指示 A:
洞口せいに関する文章の冒頭で、コロン(:)の前に置かれている項目名をすべて書き出しなさい。
指示 B:
洞口せいに関する文章を、最後の文の後から書き継ぎなさい。

──────── 資料抜粋 ────────

情報提供: ディスカバーたいはく5号
 所在地: 仙台市太白区緑ケ丘1丁目1−1
 連絡先: 太白区まちづくり推進協議会
 関連ホームページ: http://www.city.sendai.jp/taihaku/mati/discover/index.html

178 旧制二高生に慕われた 洞口(ほらぐち)せい

 仙台空襲で校舎が焼けた旧制二高は、戦後、秋保電鉄西多賀駅に近い三神峯(仙台幼年学校跡地)に移転。ここには明善寮が置かれており、青春の一大キャンパスとなりました。
 そして秋保電鉄で通学する多くの学生に人気になったのが、長町南町の、見るからに恰幅のいい洞口せいの大衆食堂だったのです。

 戦後の食物のない時代のこと。「出世払い」などといってお金も取らずに食事をさせたり何かにと面倒をみたせいは、「おばちゃん、おばちゃん」と呼ばれ、母親のように慕われたのである。

──────── 提供データ ────────

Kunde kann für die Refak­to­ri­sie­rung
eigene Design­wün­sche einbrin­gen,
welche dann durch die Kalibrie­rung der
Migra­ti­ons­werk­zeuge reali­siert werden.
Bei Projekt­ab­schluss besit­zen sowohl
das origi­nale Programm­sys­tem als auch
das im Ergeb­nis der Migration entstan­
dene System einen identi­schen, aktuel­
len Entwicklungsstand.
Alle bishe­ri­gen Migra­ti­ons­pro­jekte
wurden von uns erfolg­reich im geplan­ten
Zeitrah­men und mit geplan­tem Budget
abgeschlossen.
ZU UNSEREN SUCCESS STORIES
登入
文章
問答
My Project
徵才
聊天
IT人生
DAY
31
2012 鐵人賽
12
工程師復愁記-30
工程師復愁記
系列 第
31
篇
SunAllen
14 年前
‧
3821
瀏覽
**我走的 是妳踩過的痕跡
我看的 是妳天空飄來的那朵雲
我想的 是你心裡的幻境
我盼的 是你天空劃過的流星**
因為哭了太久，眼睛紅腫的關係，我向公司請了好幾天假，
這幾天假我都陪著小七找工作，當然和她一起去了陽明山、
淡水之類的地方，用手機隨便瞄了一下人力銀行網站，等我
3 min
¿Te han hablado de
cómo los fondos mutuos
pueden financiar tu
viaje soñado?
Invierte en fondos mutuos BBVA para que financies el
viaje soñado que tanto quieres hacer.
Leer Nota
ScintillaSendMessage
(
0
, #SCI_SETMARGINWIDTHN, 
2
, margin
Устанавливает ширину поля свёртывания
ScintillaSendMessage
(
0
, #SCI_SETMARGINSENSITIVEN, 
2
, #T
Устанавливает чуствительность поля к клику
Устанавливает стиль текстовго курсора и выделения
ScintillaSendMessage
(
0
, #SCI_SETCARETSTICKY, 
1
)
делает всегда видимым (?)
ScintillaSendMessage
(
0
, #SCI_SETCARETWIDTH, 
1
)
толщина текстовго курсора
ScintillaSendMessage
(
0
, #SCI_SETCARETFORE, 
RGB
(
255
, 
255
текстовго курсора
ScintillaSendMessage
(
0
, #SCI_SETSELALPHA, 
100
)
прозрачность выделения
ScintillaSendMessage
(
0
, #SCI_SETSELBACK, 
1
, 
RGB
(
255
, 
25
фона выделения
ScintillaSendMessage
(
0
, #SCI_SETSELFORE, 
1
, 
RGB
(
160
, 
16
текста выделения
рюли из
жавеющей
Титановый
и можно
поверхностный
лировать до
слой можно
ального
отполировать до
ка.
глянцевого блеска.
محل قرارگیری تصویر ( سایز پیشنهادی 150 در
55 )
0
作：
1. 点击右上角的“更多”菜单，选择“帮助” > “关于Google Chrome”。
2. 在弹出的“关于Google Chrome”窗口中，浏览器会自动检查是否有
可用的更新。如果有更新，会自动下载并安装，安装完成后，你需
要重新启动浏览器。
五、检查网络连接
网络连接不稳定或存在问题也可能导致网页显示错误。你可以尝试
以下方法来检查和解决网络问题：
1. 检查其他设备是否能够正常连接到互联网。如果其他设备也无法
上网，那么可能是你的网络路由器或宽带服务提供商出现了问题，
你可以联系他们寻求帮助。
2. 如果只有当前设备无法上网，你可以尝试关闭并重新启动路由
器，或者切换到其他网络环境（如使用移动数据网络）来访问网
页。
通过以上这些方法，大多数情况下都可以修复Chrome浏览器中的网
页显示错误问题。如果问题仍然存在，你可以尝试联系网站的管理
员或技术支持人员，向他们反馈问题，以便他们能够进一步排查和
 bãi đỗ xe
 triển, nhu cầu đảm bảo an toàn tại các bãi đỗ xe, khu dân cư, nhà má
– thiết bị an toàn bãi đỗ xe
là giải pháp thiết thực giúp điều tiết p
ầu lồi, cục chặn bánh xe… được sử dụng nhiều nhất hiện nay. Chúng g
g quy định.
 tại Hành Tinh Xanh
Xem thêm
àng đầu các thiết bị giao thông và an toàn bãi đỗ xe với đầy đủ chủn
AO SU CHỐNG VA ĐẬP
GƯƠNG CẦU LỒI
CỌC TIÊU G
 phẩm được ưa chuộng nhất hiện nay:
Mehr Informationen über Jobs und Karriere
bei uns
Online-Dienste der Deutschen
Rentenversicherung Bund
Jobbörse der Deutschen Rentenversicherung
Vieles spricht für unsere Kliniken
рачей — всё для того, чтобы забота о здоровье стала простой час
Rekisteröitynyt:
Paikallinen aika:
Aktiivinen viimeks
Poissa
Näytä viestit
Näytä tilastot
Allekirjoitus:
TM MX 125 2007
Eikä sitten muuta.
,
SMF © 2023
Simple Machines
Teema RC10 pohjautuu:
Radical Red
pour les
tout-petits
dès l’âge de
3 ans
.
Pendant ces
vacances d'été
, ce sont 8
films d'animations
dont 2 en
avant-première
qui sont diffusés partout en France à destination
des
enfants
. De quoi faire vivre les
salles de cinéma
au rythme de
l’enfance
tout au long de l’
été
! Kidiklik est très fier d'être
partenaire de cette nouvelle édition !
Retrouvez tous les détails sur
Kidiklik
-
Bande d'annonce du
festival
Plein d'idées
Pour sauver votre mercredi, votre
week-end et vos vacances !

────────

最終解答 A:
情報提供、所在地、連絡先、関連ホームページ

最終解答 B:
 学生たちの心の支えになっていた洞ロせいは、昭和三十一年(一九五六)一月八日、不客の人となった。青春時代を懐かしむ二高出身者によって、普門山瀧澤寺(緑ケ丘一丁目)本堂の前に洞口せいを偲ぶ「芳流」の碑が建てられている。

芳流の碑(緑ケ丘普門山瀧沢寺本堂前)
芳流の碑
(緑ケ丘普門山瀧沢寺本堂前)

 洞口せい氏は明治三十五年三月三日仙台市六郷藤塚大友与之助氏の次女として生れ、十八歳にして長町南町三十六番地洞口嘉助氏に嫁し、終生仙台を離れずその五十三年の生涯を深い親交と無私の愛情のうちに送られた人である。敗戦の傷痕深く混迷甚だしかった二高時代、故人はわれわれを愛児のごとく過した。故人のきびしい生活態度と豊かな愛情とは、若く貧しいわれわれに深い感銘と力とを与えた。「大衆のおばんちゃん」と呼んで、われわれは慈母のように故人を慕った。昭和三十一年一月八日、おばんちゃんは昇天された。忘却と孤絶の雪の夜、おばんちゃんは不意にこの世を去られた。そしてわれわれは残った。奪われたものの大きさと美しさとをひしひしと感じながら、故人の愛した菩提の丘にわれわれはこの碑を建てた。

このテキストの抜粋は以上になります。